What about other emerging-market currencies like the Brazilian real. Would that be interesting?
I don't own the real. I should own the real -- it's certainly gone up a lot. They've started imposing exchange controls recently to try to keep their currency down, which is nearly always a mistake. Other than that, I don't see any other emerging-market currencies that I want to be buying anytime soon.
Any currency that you're actively going to avoid?
The ones I don't own.
Like the British pound?
The pound? No, no, I wouldn't buy the pound with your money. No, no, no, I am not interested in the pound at all. It's got a terrible, terrible fundamental situation just as we do in the U.S. I do own the U.S. dollar, but the pound I am avoiding. That's what I said: All the ones I don't own are the ones I would avoid.
What kind of growth do you see in China?
Rogers: I have no idea. I know that it's booming. I know that every time I go to China, and I've been going to China for 26 years -- the first time I went it was 1984 -- and I assure you China is growing very rapidly and doing a lot of things right. Whether it's 8% or 12%, I mean you look at the Indians. Who can believe the Indian
number; certainly not me.
I've been going to India for many years, too, and I know they're not growing as fast as China, but they claim to be. The Indians wait for the Chinese to announce their growth numbers and then they announce theirs. They want to make sure they are in the same league. But all of these numbers are made up; you must understand that by now.
So when you said in 2007 that any smart investor should move to Asia, do you still feel that way?
Yes, I certainly feel that way. In my view the 21st century will be the century of Asia just as the 20th century was the century of the U.S.
And is China the country in Asia to look at, or are there other countries that you think will be more strong going forward?
I think that the 21st century will be the century of China. I didn't move to China. I moved to Singapore for a variety of reasons, namely because there's so much pollution in China, which by the way is going to be a great opportunity for somebody. The Chinese are spending huge amounts of money trying to clean up the pollution. But I didn't want to breathe all that bad air ... But, yes, I think there will continue to be fabulous opportunities in Asia.
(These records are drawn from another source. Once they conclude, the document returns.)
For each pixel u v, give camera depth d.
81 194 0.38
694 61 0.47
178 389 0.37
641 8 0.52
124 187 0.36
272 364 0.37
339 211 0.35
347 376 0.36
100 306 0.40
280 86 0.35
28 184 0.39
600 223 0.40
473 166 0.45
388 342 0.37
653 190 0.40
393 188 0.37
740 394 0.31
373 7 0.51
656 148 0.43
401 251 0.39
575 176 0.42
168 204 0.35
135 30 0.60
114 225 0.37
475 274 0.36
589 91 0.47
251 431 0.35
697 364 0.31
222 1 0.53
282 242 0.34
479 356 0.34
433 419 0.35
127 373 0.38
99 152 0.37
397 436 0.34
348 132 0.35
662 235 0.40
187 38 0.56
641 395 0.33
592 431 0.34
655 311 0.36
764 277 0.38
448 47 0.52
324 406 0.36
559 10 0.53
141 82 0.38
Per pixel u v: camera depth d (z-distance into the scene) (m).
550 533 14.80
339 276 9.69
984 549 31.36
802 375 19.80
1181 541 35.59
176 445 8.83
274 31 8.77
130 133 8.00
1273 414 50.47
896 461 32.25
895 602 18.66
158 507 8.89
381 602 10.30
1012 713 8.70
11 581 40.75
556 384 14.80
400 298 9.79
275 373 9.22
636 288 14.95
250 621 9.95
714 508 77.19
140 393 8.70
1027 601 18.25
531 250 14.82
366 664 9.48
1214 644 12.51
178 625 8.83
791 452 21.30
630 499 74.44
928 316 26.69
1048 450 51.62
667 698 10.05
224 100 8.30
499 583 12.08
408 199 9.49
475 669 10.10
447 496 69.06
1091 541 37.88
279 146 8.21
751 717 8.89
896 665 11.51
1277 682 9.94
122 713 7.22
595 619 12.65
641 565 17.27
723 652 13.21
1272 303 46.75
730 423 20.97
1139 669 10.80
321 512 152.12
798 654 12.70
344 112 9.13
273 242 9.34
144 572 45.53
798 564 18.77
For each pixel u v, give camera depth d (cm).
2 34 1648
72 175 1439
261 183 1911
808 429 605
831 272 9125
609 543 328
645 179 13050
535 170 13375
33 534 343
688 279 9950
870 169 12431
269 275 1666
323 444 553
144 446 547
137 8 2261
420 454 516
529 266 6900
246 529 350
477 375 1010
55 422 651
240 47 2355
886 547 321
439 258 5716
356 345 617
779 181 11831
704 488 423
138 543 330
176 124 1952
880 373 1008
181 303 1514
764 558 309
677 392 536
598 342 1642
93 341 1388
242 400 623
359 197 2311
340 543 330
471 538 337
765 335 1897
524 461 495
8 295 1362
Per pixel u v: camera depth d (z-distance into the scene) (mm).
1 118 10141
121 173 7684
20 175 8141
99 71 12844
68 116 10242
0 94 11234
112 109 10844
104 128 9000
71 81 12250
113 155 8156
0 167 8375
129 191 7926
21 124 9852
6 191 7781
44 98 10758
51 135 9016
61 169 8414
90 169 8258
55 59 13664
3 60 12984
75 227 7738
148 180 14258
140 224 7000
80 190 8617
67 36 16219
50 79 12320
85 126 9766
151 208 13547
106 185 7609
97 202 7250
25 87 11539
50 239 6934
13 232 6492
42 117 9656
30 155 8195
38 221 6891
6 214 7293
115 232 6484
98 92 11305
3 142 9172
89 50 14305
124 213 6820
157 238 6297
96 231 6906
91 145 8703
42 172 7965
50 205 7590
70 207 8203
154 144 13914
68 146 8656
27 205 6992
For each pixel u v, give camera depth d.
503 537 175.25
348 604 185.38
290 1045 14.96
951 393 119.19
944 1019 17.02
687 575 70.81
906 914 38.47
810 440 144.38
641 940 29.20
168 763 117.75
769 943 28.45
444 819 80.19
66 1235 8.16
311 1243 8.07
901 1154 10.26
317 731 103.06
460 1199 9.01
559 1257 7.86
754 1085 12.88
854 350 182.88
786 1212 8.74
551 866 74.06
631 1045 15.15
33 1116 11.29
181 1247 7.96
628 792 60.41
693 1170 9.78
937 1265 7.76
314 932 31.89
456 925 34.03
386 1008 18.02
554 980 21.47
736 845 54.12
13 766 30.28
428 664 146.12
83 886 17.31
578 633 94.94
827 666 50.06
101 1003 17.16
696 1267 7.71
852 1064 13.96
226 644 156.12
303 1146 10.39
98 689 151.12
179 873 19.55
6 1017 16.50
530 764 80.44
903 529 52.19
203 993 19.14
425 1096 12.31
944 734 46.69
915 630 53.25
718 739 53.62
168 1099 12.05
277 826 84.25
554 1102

Now we've heard recently the WikiLeaks claims that China is inflating its GDP and the country's growth isn't real. Do you think that's true?
I'm sure they are. We are too, everybody is. I mean America says there's no inflation. You must shop, you know there is inflation. I mean do you believe any government numbers from any government from anywhere in the world? If you do, you are going to go to the poorhouse very quickly. Most government numbers are phony.
How heavily invested are you in Asia?
A lot. I don't have a committee I have to answer to so I don't sit and figure these things out every day, but lots. I own the renminbi and I own lots.